We found that the minor alleles of two SNPs, rs2854344 and rs198580 were associated with breast cancer susceptibility at a nominal significance level of 0.05. However, we have tested 15 SNPs for association and the possibility that the findings are the result of a Type I statistical error should not be discounted. Standard adjustments for multiple hypothesis testing, such as the Bonferroni correction, are too conservative, as they assume that the tests are independent. We therefore used permutation testing by randomly shuffling the case–control status to obtain an empirical adjusted P-value for the most significant association detected in the primary tests of association (i.e. P-trend=0.007). In 1000 random permutations, a P-value at least as significant as this was obtained on 68 occasions, giving a P-trend adjusted for multiple testing of 0.068 for the association of rs2854344 with breast cancer. Thus, the observed association is of borderline significance.

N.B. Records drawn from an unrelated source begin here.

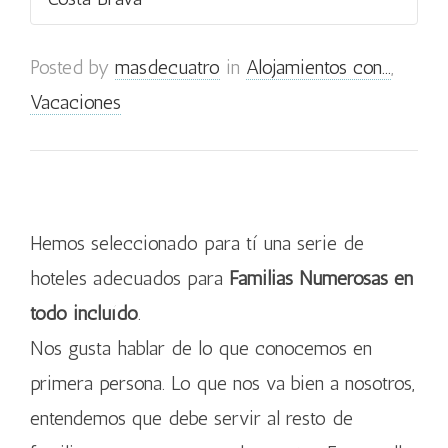
Posted by
masdecuatro
in
Alojamientos con...
,
Vacaciones
Hemos seleccionado para tí una serie de
hoteles adecuados para
Familias Numerosas en
todo incluído
.
Nos gusta hablar de lo que conocemos en
primera persona. Lo que nos va bien a nosotros,
entendemos que debe servir al resto de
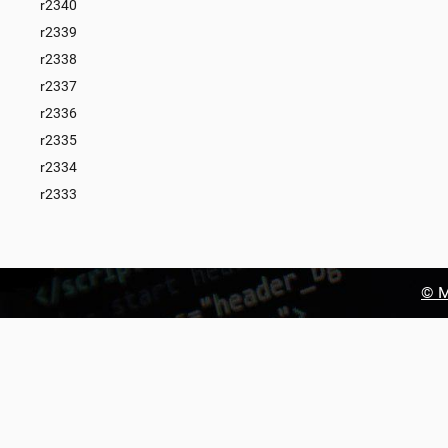
r2340
r2339
r2338
r2337
r2336
r2335
r2334
r2333
© М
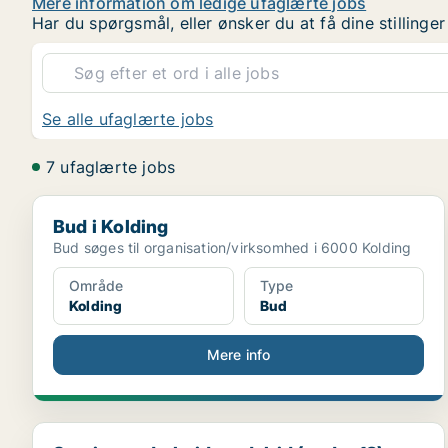
Mere information om ledige ufaglærte jobs
Har du spørgsmål, eller ønsker du at få dine stilling
Se alle ufaglærte jobs
7 ufaglærte jobs
Bud i Kolding
Bud i Kolding
Bud søges til organisation/virksomhed i 6000 Kolding
Område
Type
Kolding
Bud
Mere info
Servicemedarbejdere deltid (under 18),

An alternative explanation for the observed results is confounding due to hidden population stratification. This occurs when allele frequencies differ between population subgroups and cases and controls are drawn differentially from those subgroups. However, it seems unlikely that population stratification is relevant here because the cases and controls were drawn from the same ethnic groups (both >98% of northwestern European ancestry). Furthermore, we have found no evidence for association between pairs of 64 unlinked markers (2016 tests) in the controls, which suggests that there is unlikely to be significant substructure in our population (Goode et al, 2005).

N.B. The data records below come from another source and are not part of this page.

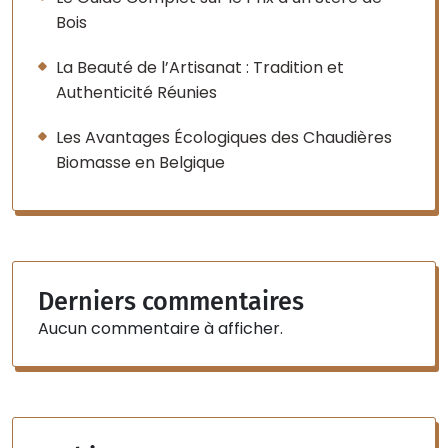
Bois
La Beauté de l’Artisanat : Tradition et
Authenticité Réunies
Les Avantages Écologiques des Chaudières
Biomasse en Belgique
Derniers commentaires
Aucun commentaire à afficher.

Assuming the results to be real, it may either be due to a direct causative effect of the SNPs tested, or it may be because they are markers for other functional variants. The associated SNPs lie in intron 17 and intron 19 of RB1, and it seems unlikely that either of them has direct functional effects. pRb undergoes cell-cycle-dependent phosphorylation during G1, and this modifies its interaction with at least some members of the E2F family, which regulates the transcription of many genes required for S phase (Kaelin et al, 1992). The finding of protective RB1 alleles was unexpected, as deletions or inactivating mutations of the gene observed in tumours generally lead to an absence of negative control of the protein on the cell proliferation. No coding variants were identified during EGP resequencing and so it is plausible, but unlikely that the presence of the still unidentified common variant prevents the protein from appropriate dephosphorylation. However, only a small number of subjects were resequenced and it is possible that the observed association is due to correlation with an unidentified rare coding variant that was not present in the resequenced samples. Nor have we been able to identify any common variants in P2RY5, the gene within intron 17 of RB1 that might explain the association. Again rare variants cannot be excluded. The more likely hypothesis is the presence of a SNP in the promoter or in a regulatory element that affects the level of pRb. It is possible that the causal variant might induce higher levels of pRb or expression at critical times than the common allele.

Further studies would be required to identify and investigate the mechanism of action of a causative variant. However, before such studies are contemplated, these putative associations need to be tested and confirmed in independent breast cancer studies. It would also be interesting to check the involvement of the protective alleles in other cancer types, in particular in melanoma, and in bone, connective tissue, ovarian and uterine cancer which are also cause of death in retinoblastoma long term survivors (Eng et al, 1993).